Bij gelegenheid van de herwaardering van de goudvoorraad van De Nederlandsche Bank per 31 Mrt 1940 werd het fonds uit de herwaarderingswinst met f 85.300.000.− gedoteerd. Uit de mededeling in het jaarverslag van De Nederlandsche Bank over 1939-’40, dat onder de invloed van de creditering van het Egalisatiefonds de post Beleningen en voorschotten in rekening-courant op de weekstaat van 1 Apr. 1940 van ƒ 274.000.000.− tot ƒ 215.300.000.− verminderde, valt te concluderen, dat genoemde dotatie heeft gestrekt tot aflossing van een ƒ 55.500.000.− bedragend debetsaldo, waarmede het fonds op die datum in de boeken van de Bank voorkwam. De goudvoorraad van de Bank is van het verlaten van de gouden standaard tot de herwaardering per saldo met ƒ 343.700.000.− (berekend volgens de officiële prijs) gestegen. Aangezien het fonds bij zijn aankopen als gevolg van de depreciatie van de gulden een ongeveer 20 pct hogere marktprijs betaalde, moest het zelf, wanneer het goud aan de Bank overdroeg, het verschil tussen beide prijzen financieren.

Met het uitbreken van de oorlog op 10 Mei 1940 verviel de mogelijkheid van het optreden van het Egalisatiefonds. Na de bevrijding is een deviezenregime ingevoerd, dat op zichzelf de handhaving van bepaalde wisselkoersen inhoudt. Nochtans is het Egalisatiefonds in stand gelaten.

DR F. H. REPELIUS

Lit.: H. M. H. A. van der Valk, Egalisatiefondsen en monetaire politiek in Engeland, Nederland en de Verenigde Staten, 3de dr. (Haarlem 1942); N. F. Hall, The Exchange Equalisation Account (London 1935).
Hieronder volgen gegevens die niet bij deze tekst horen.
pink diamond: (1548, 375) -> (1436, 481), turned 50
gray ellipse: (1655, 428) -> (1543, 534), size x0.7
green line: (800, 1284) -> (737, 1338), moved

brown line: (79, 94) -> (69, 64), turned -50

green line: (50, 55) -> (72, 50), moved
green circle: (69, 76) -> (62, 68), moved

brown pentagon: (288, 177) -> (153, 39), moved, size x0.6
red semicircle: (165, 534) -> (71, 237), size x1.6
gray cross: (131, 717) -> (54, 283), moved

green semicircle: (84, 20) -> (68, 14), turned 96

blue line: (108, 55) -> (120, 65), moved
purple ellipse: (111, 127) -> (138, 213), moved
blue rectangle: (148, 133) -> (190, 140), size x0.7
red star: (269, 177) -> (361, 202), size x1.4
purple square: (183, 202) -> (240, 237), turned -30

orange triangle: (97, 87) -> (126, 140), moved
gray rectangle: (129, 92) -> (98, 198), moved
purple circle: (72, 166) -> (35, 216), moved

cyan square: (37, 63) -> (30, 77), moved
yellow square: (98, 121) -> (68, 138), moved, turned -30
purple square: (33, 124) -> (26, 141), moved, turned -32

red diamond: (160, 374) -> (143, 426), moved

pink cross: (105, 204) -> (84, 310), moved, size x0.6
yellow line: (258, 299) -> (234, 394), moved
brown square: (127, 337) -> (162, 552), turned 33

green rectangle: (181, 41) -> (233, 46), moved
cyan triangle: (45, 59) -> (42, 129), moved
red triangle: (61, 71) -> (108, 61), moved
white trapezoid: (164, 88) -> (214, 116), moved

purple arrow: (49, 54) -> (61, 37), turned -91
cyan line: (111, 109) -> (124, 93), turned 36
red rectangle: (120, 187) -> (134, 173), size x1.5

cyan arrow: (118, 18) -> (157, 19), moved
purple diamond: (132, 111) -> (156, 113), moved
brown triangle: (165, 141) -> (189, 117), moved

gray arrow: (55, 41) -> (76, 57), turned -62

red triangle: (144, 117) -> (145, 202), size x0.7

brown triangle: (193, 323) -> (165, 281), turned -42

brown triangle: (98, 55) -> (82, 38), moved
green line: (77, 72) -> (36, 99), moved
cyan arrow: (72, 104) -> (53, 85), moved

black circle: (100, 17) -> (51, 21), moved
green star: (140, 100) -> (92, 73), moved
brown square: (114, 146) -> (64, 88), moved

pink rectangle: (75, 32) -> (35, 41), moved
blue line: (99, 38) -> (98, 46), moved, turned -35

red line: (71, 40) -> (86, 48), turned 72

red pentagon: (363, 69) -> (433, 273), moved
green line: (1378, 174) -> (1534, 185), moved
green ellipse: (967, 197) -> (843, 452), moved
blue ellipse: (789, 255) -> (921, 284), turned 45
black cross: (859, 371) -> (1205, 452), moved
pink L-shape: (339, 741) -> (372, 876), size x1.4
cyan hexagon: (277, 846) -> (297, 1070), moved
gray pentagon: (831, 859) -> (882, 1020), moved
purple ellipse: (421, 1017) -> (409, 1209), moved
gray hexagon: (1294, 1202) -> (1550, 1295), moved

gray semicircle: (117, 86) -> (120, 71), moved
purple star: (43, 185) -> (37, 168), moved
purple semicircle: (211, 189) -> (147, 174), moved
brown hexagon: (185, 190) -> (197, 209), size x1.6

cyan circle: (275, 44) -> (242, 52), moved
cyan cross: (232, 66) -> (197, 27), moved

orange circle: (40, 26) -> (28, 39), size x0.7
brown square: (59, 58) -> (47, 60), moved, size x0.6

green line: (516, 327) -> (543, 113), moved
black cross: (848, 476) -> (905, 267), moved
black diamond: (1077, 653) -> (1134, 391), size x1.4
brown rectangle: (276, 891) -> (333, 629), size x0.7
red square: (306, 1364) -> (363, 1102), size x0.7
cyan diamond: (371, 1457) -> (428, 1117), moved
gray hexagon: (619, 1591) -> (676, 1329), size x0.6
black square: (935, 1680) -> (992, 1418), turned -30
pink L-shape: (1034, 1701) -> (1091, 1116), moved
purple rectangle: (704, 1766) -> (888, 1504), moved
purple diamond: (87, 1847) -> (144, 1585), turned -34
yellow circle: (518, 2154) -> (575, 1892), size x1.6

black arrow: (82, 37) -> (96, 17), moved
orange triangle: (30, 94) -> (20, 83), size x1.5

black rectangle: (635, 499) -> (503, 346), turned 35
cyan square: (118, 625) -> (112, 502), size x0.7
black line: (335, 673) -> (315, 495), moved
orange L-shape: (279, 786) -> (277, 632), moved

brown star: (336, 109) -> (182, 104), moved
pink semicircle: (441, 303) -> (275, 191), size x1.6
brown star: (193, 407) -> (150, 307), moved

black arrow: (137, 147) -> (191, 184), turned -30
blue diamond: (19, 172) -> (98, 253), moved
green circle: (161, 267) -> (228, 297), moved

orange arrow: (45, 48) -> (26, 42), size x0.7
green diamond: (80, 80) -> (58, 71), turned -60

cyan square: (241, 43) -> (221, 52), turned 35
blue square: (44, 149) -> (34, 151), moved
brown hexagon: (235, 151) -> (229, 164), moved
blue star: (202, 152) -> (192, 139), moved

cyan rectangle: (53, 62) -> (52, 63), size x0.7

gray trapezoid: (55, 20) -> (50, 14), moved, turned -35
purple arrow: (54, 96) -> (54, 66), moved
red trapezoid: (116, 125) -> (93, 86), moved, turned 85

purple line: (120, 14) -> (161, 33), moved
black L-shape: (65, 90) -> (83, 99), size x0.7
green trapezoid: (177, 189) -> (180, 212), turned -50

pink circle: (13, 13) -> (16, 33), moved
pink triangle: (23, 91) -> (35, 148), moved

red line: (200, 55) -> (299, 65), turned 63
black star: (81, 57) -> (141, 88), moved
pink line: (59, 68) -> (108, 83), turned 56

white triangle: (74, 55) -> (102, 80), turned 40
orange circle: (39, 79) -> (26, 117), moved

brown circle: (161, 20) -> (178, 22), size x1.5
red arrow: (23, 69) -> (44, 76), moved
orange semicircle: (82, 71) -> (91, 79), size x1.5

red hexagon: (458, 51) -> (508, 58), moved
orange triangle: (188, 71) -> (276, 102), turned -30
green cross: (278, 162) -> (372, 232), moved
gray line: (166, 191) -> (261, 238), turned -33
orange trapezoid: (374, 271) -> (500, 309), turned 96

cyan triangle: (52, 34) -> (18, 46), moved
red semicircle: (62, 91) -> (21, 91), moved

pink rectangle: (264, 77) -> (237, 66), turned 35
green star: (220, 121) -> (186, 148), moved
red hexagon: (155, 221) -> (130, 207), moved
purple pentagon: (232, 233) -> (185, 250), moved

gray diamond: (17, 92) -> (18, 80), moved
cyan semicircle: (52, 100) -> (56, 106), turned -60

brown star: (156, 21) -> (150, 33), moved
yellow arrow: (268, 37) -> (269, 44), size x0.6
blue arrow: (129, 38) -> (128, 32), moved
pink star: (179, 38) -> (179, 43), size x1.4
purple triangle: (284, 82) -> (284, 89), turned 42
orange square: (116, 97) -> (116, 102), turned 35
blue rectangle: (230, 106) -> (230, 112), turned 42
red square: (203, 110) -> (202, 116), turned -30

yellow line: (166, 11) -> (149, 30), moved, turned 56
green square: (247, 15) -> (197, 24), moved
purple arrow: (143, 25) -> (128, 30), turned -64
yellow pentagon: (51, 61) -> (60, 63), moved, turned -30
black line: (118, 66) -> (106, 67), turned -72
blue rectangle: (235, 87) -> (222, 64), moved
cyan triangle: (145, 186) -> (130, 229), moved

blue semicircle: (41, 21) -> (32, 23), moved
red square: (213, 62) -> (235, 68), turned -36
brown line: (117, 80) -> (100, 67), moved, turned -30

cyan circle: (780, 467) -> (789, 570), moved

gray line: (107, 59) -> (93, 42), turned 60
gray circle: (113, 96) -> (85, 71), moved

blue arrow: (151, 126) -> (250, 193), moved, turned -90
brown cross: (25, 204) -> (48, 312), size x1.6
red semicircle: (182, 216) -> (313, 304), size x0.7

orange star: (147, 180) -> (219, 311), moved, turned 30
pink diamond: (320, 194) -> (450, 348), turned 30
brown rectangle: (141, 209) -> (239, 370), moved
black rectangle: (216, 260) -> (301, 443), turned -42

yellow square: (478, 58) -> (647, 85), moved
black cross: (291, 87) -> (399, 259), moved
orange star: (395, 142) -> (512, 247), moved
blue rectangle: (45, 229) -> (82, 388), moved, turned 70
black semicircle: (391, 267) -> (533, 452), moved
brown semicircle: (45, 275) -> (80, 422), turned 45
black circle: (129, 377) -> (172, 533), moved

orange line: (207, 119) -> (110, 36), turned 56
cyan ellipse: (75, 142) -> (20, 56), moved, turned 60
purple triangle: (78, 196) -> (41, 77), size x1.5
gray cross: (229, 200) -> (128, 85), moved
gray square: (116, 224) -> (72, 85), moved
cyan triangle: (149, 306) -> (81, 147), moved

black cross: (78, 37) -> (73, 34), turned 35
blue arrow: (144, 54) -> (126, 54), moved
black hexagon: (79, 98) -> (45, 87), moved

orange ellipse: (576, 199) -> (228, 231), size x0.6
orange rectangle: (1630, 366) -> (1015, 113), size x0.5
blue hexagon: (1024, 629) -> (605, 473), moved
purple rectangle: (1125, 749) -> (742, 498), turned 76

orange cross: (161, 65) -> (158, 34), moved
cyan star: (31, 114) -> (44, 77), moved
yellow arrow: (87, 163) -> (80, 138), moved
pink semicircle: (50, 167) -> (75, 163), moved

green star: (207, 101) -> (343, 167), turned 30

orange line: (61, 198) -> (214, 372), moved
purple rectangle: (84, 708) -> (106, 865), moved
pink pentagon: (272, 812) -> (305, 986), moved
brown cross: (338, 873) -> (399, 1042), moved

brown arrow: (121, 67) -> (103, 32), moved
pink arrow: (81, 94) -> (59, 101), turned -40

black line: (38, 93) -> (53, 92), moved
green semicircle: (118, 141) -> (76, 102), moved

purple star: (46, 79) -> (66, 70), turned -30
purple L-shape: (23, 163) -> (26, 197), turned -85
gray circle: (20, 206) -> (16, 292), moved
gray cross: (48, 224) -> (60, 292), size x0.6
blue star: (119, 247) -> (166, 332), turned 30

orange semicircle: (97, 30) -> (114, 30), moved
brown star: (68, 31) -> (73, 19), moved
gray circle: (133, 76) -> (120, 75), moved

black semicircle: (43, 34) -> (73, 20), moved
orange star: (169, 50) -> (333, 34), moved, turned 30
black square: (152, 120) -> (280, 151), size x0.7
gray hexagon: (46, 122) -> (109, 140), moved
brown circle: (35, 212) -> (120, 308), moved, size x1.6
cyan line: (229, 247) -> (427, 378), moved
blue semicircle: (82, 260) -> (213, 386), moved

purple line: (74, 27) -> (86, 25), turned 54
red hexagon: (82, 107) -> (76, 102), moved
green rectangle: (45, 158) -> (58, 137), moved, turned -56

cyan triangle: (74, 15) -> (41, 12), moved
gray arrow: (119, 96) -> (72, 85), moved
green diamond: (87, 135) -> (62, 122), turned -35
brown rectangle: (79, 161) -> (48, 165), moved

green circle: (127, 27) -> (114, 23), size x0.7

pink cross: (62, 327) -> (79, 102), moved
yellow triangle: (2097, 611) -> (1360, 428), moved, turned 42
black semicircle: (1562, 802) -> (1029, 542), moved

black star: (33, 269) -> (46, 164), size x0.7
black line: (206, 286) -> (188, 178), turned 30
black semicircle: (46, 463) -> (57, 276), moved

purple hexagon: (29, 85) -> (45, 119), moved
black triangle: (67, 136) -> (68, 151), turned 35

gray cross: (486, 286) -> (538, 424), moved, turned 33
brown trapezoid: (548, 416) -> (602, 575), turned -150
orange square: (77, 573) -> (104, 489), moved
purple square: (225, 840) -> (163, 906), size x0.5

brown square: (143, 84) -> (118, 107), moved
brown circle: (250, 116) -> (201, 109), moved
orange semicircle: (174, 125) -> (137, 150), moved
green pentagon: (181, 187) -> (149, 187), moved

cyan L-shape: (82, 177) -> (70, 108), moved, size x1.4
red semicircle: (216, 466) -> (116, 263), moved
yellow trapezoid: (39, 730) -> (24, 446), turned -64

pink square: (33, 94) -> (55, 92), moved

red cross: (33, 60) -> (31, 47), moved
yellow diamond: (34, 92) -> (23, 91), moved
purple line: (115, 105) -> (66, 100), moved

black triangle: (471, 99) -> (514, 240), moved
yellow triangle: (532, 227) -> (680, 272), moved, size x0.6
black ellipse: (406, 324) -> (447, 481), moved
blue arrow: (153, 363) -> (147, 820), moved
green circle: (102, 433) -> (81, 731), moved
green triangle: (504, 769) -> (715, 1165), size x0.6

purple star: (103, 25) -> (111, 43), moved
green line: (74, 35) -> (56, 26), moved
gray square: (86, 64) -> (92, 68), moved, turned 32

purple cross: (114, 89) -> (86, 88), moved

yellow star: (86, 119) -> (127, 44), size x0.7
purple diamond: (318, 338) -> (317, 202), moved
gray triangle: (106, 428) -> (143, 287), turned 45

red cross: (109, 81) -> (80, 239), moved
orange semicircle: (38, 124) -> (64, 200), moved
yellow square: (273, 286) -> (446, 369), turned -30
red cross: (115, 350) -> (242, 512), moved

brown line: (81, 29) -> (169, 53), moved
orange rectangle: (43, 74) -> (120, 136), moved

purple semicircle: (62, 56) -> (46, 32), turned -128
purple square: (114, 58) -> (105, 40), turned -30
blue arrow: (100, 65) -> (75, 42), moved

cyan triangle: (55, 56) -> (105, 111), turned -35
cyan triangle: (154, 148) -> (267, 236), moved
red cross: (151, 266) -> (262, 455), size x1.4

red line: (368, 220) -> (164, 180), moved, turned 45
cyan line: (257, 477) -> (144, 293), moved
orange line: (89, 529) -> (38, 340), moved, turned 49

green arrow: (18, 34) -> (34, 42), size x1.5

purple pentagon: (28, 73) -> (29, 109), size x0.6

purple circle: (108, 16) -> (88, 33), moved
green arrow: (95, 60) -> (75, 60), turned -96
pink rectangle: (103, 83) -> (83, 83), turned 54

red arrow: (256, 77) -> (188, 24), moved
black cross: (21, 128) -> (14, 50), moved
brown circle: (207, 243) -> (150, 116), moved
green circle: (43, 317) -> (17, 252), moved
In België werd, naar aanleiding van de devaluatie van Mrt 1935, eveneens een egalisatiefonds opgericht. De wet aangaande de monetaire hervorming, gaf aan de Regering de macht de Belgische frank te devalueren met een quotiteit begrepen tussen 25 en 30 pct. Steunende op de dispariteit van de koopkracht besloot de Regering voorlopig een devaluatie van 28 pct door te voeren. Ondertussen zou deze nieuwe pariteit van de Belgische frank op de wisselmarkt gesteund worden door een egalisatiefonds, dat zijn actiemiddelen zou toegewezen krijgen uit de herwaardering van de gouden deviezenreserves van de Nationale Bank. Dit egalisatiefonds moest goud en deviezen kopen en verkopen tegen vastgestelde prijzen. Toen een jaar nadien, op 31 Mrt 1936, de devaluatie met 28 pct bekrachtigd werd, had het egalisatiefonds geen reden van bestaan meer, en werd het ook afgeschaft. Practisch is dit egalisatiefonds nooit op de wisselmarkt tussenbeide gekomen. Het bleek trouwens ook niet nodig de frank te steunen, daar onmiddellijk na de devaluatie van Mrt 1935, grote vluchtkapitalen naar België werden teruggebracht.